In support of this hypothesis, other work by Bourdon and coworkers has  shown that, contrary to the textbook orthodoxy, the presence and position of introns can affect the outcome of transgenesis considerably.(7) In both cases, an improvement in effect and precision was brought about by increasing the involvement of the transgene and its products in the highly complex and interlinked information-handling and error-checking processes that have evolved in the cell. The efficacy of the genetic modification process was related to the extent that the plant's own processes were undisturbed. Acceptable Genetic Manipulation It is clear from the above discussion that the introduction of novel DNA into a genome involves the concomitant introduction of gene-derived  material into other systems, processes, and mechanisms (for example, the  introduction of novel protein into the proteome). All such introductions may alter the behavior of the system  and, via the multi-level integration of these systems and processes, the whole cell. The latest improvements to this technology now being developed  involve greater cooperation with the powerful mechanisms already set in place by evolution. By virtue of this, they afford an unprecedented level of  control and precision, coupled with a sensible and desirable reduction in the disruption to the organism that is required by the industry and, most importantly, the public. This research theme will evolve further as researchers learn to work alongside other regulated intracellular operations such as chaperoning, controlled protein degradation, and cytoskeletal chromosome migration. It will not be long before, for  example, the use of transgene elements such as the 35S promoter from Cauliflower Mosaic Virus to force the subjugation of  cellular processes to our whim will be seen as an unnecessary and inelegant use of power, akin to the proverbial use of a sledgehammer to crack a nut.

Sources

1. Elborough KM and Hanley SZ. 2001. Emerging Technologies in Plant Biotechnology. Information Systems For Biotechnology News Report, February 2001, pp 2-4, http://www.isb.vt.edu/news/2001/news01.feb.html#feb0103.

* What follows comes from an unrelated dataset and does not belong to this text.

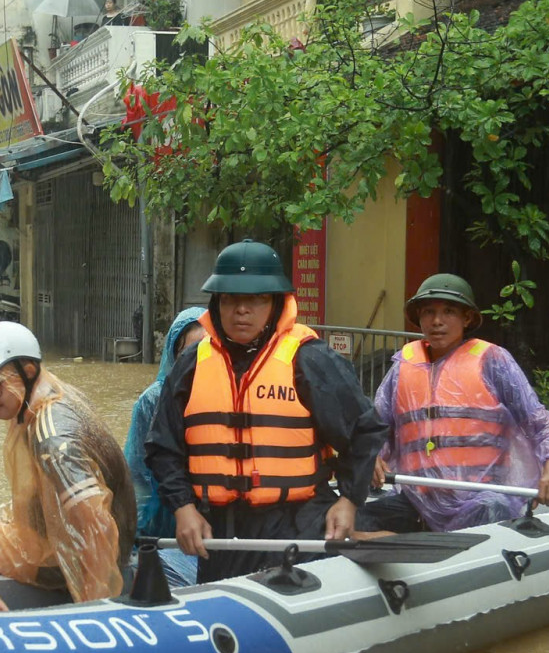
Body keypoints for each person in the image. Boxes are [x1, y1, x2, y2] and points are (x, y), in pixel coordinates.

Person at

2. Koprek T, Range S, McElroy D, Louwerse JD, Williams-Carrier RE, and Lemaux PG. 2001. Transposon-mediated single-copy gene delivery leads to increased transgene expression stability in barley.  Plant Physiology 125: 1354-1362.

3. Hejnar J, Hájková P, Plachý J, Elleder D, Stepanets V, and Svoboda J. 2001. CpG island protects Rous sarcoma virus-derived vectors integrated  into nonpermissive cells from DNA methylation and transcriptional suppression. Proceedings of the National Academy of Sciences (USA) 98: 565-569.

4. Di Serio F, Schöb H, Iglesias A, Tarina C, Bouldoires E, and Meins F. 2001. Sense- and antisense-mediated gene silencing in tobacco is inhibited by the same viral suppressors and is associated with accumulation of small RNAs. Proceedings of the National Academy of Sciences (USA) 98: 6506-6510.

5. Carthew RW. 2001. Gene Silencing by double-stranded RNA. Current Opinion in Cell Biology 13: 244-248.

6. Smith NA, Singh SP, Wang M-B, Stoutjesdijk PA, Green AG and Waterhouse PM, 2000. Gene expression: total silencing by intron-spliced hairpin RNAs. Nature 407: 319-320.

7. Bourdon V, Harvey A, and Lonsdale DM. 2001. Introns and their positions affect the translational activity of mRNA in plant cells.  EMBO Reports  2001 2(5): 394-398.